§ Work order: Repeat, word for word, all the data that follows, and exclude the pictures.

§ Data extract:
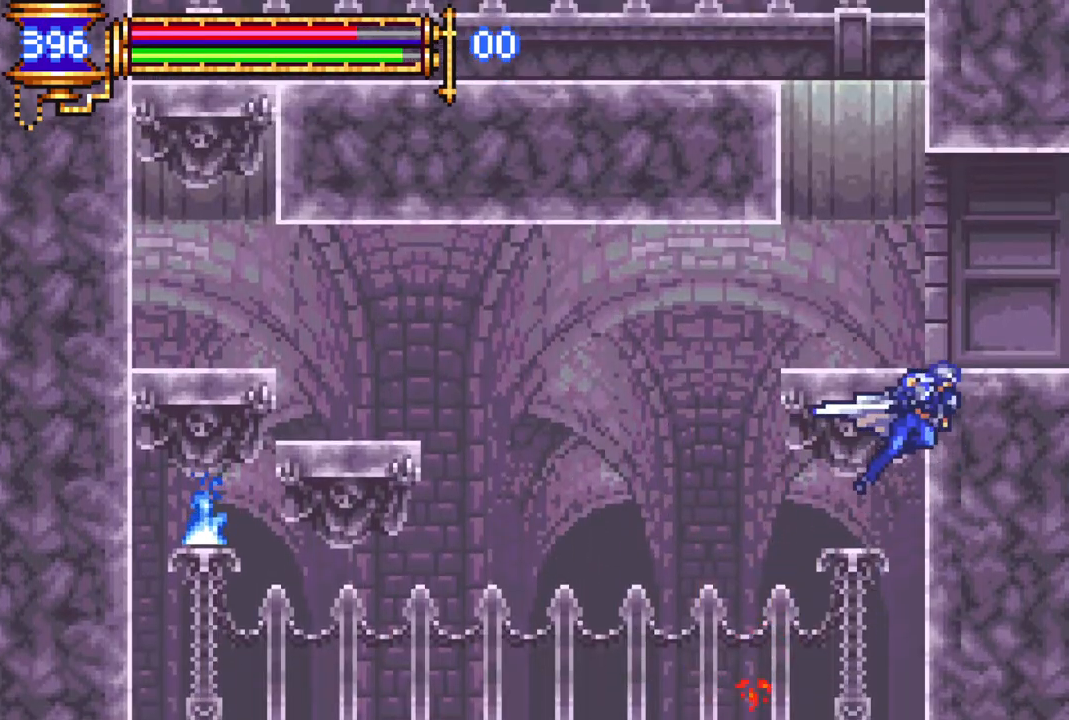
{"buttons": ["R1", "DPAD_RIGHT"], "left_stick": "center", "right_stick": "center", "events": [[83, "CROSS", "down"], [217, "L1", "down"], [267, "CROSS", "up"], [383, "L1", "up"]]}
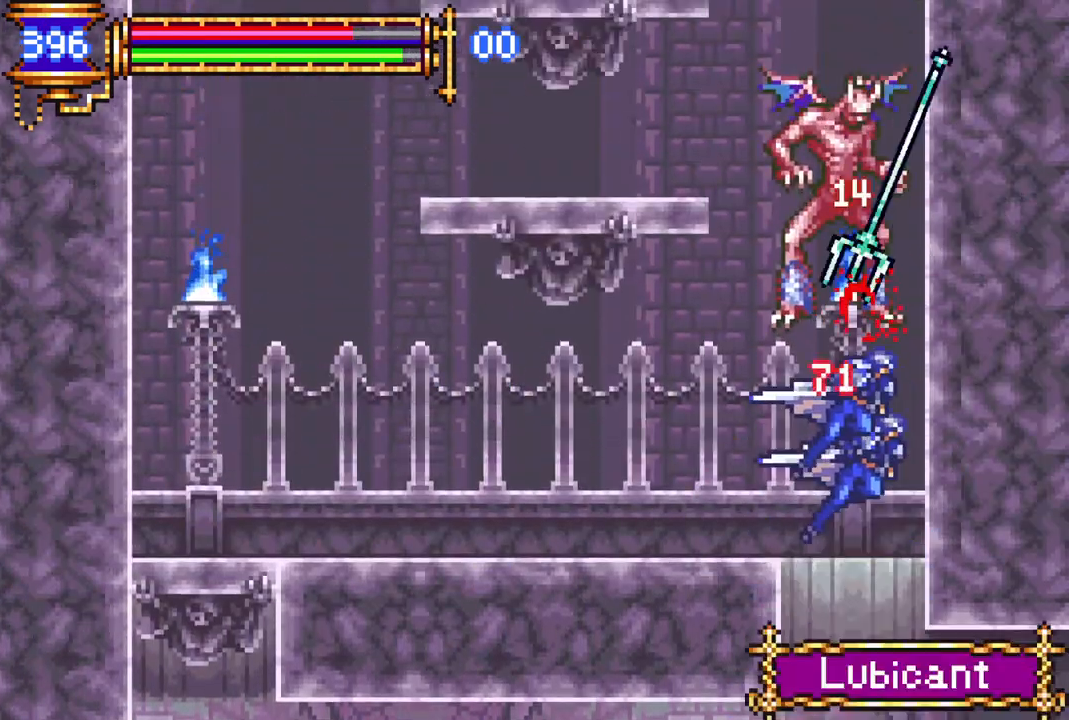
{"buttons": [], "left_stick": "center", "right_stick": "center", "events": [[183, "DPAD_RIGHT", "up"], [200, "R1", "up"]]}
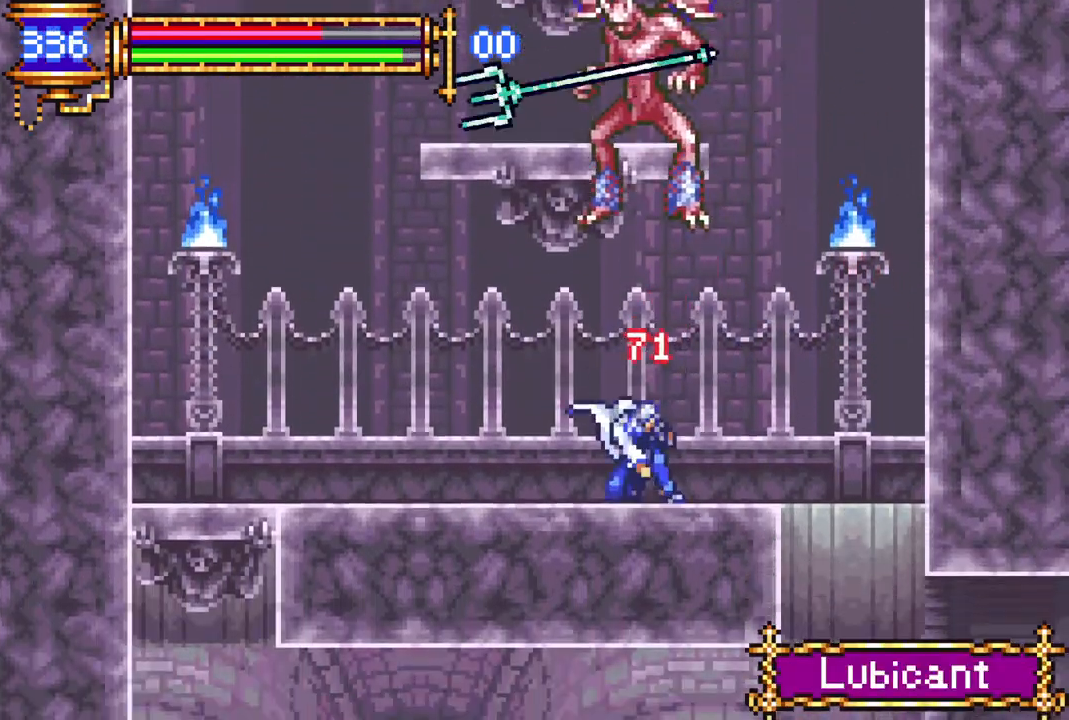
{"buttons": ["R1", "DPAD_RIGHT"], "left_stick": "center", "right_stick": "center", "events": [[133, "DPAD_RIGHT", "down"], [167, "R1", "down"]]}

§ Exercise response:
{"buttons": ["R1", "DPAD_RIGHT"], "left_stick": "center", "right_stick": "center", "events": [[83, "CROSS", "down"], [217, "L1", "down"], [267, "CROSS", "up"], [383, "L1", "up"]]}
{"buttons": [], "left_stick": "center", "right_stick": "center", "events": [[183, "DPAD_RIGHT", "up"], [200, "R1", "up"]]}
{"buttons": ["R1", "DPAD_RIGHT"], "left_stick": "center", "right_stick": "center", "events": [[133, "DPAD_RIGHT", "down"], [167, "R1", "down"]]}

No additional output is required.